### Work to be completed
Put the lines from the start of the material through the line with "ADADGODDESS" into a Markdown table with the columns Row and Line. Number each row and skip blank lines.

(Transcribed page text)

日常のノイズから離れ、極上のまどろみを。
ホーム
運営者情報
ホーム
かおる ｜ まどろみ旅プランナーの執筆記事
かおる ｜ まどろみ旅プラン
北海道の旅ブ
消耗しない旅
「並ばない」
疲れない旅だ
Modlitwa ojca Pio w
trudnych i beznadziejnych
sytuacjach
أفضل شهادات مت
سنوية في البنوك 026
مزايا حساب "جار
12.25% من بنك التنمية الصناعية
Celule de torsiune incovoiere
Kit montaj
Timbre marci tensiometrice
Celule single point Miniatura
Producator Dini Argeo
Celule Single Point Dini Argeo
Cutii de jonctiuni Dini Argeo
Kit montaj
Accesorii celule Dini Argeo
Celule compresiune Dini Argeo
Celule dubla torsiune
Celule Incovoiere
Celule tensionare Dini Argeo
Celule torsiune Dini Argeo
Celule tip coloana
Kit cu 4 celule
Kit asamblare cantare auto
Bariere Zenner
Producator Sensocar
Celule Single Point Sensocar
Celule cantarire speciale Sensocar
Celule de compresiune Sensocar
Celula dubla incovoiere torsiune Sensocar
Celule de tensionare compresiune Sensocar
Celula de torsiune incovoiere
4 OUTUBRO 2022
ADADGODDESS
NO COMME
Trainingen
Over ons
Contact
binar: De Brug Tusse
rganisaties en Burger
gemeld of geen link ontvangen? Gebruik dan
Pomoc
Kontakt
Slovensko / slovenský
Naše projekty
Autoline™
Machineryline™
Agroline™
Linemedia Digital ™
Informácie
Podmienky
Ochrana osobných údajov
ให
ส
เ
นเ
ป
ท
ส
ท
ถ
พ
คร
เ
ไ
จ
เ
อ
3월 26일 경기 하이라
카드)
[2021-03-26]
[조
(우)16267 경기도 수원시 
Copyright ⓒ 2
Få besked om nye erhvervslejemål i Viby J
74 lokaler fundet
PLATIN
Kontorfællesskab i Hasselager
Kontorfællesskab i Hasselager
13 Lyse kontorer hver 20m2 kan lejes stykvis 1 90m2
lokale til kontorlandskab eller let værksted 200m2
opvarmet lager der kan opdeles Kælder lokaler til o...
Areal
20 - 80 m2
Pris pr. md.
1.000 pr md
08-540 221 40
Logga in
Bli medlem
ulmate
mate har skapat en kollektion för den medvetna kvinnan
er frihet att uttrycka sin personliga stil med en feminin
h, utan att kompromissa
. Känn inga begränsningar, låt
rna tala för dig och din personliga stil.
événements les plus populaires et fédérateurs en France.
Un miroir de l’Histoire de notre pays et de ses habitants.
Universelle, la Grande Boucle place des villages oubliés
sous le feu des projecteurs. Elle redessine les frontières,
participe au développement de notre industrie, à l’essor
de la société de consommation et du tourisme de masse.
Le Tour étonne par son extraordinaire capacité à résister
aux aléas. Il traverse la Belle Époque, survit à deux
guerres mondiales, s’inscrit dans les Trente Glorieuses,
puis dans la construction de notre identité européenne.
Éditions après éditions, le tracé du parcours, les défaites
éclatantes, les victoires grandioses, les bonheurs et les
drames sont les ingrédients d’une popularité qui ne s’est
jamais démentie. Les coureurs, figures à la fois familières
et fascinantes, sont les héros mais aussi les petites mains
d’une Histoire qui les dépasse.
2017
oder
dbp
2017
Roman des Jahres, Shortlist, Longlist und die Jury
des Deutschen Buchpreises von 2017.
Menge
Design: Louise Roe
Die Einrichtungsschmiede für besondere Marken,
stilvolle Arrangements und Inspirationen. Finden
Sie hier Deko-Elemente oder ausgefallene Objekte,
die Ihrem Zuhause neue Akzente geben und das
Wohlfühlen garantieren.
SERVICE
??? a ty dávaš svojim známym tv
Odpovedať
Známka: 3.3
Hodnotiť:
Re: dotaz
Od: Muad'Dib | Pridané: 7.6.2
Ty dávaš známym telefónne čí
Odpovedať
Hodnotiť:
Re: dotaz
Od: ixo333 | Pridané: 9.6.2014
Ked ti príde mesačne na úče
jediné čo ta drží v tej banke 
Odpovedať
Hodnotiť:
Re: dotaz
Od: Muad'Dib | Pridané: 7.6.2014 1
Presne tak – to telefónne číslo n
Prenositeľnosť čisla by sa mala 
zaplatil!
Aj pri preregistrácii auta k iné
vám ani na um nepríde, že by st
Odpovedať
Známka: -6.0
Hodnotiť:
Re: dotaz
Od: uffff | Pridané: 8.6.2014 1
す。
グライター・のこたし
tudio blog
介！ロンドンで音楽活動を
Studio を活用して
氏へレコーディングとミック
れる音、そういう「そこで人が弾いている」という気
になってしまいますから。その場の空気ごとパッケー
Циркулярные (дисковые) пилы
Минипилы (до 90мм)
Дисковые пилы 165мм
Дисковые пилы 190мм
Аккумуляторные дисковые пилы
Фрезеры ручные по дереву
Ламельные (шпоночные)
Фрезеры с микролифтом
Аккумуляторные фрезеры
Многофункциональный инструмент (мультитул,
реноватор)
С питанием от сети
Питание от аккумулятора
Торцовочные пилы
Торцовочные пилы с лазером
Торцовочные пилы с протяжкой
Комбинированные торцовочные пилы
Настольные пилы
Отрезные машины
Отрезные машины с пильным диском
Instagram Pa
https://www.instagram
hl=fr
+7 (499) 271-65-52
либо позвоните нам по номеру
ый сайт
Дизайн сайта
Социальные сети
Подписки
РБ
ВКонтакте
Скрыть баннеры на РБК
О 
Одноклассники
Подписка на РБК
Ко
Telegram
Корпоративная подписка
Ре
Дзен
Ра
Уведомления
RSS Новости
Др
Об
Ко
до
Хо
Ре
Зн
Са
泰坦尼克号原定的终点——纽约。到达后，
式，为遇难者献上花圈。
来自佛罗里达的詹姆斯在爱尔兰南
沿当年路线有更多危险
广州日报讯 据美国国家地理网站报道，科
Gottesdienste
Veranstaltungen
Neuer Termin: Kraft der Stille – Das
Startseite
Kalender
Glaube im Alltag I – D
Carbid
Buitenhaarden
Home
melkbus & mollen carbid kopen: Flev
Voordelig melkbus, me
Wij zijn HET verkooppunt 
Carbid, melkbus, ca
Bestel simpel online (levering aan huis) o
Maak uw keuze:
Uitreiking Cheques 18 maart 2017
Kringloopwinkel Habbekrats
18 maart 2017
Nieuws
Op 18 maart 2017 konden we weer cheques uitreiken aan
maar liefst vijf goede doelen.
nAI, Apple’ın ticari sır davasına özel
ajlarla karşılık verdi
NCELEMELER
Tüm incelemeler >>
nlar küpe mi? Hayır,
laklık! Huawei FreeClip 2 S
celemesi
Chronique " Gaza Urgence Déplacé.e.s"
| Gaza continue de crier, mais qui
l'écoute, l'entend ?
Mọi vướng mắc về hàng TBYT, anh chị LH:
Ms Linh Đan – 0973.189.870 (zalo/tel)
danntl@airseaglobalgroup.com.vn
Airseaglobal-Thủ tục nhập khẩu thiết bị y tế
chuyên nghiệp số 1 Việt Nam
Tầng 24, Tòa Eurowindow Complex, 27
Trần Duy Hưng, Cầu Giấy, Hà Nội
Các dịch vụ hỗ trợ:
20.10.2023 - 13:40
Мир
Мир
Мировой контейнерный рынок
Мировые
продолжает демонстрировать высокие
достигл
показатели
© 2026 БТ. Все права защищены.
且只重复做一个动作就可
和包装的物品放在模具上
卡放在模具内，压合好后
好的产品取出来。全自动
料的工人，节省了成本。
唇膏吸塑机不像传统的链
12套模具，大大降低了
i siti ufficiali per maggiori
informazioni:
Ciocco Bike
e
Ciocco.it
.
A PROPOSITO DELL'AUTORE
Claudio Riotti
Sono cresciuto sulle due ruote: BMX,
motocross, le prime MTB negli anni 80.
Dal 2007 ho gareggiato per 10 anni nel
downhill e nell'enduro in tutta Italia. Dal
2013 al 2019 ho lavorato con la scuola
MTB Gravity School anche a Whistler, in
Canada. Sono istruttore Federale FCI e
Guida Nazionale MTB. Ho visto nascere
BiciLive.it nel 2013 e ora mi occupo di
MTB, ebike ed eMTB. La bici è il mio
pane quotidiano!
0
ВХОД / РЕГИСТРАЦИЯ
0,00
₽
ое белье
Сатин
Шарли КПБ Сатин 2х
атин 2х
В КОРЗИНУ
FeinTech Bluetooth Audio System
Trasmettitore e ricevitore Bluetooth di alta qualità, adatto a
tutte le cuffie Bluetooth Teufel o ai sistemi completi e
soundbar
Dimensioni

### Answer for the task
| Row | Line |
|---|---|
| 1 | 日常のノイズから離れ、極上のまどろみを。 |
| 2 | ホーム |
| 3 | 運営者情報 |
| 4 | ホーム |
| 5 | かおる ｜ まどろみ旅プランナーの執筆記事 |
| 6 | かおる ｜ まどろみ旅プラン |
| 7 | 北海道の旅ブ |
| 8 | 消耗しない旅 |
| 9 | 「並ばない」 |
| 10 | 疲れない旅だ |
| 11 | Modlitwa ojca Pio w |
| 12 | trudnych i beznadziejnych |
| 13 | sytuacjach |
| 14 | أفضل شهادات مت |
| 15 | سنوية في البنوك 026 |
| 16 | مزايا حساب "جار |
| 17 | 12.25% من بنك التنمية الصناعية |
| 18 | Celule de torsiune incovoiere |
| 19 | Kit montaj |
| 20 | Timbre marci tensiometrice |
| 21 | Celule single point Miniatura |
| 22 | Producator Dini Argeo |
| 23 | Celule Single Point Dini Argeo |
| 24 | Cutii de jonctiuni Dini Argeo |
| 25 | Kit montaj |
| 26 | Accesorii celule Dini Argeo |
| 27 | Celule compresiune Dini Argeo |
| 28 | Celule dubla torsiune |
| 29 | Celule Incovoiere |
| 30 | Celule tensionare Dini Argeo |
| 31 | Celule torsiune Dini Argeo |
| 32 | Celule tip coloana |
| 33 | Kit cu 4 celule |
| 34 | Kit asamblare cantare auto |
| 35 | Bariere Zenner |
| 36 | Producator Sensocar |
| 37 | Celule Single Point Sensocar |
| 38 | Celule cantarire speciale Sensocar |
| 39 | Celule de compresiune Sensocar |
| 40 | Celula dubla incovoiere torsiune Sensocar |
| 41 | Celule de tensionare compresiune Sensocar |
| 42 | Celula de torsiune incovoiere |
| 43 | 4 OUTUBRO 2022 |
| 44 | ADADGODDESS |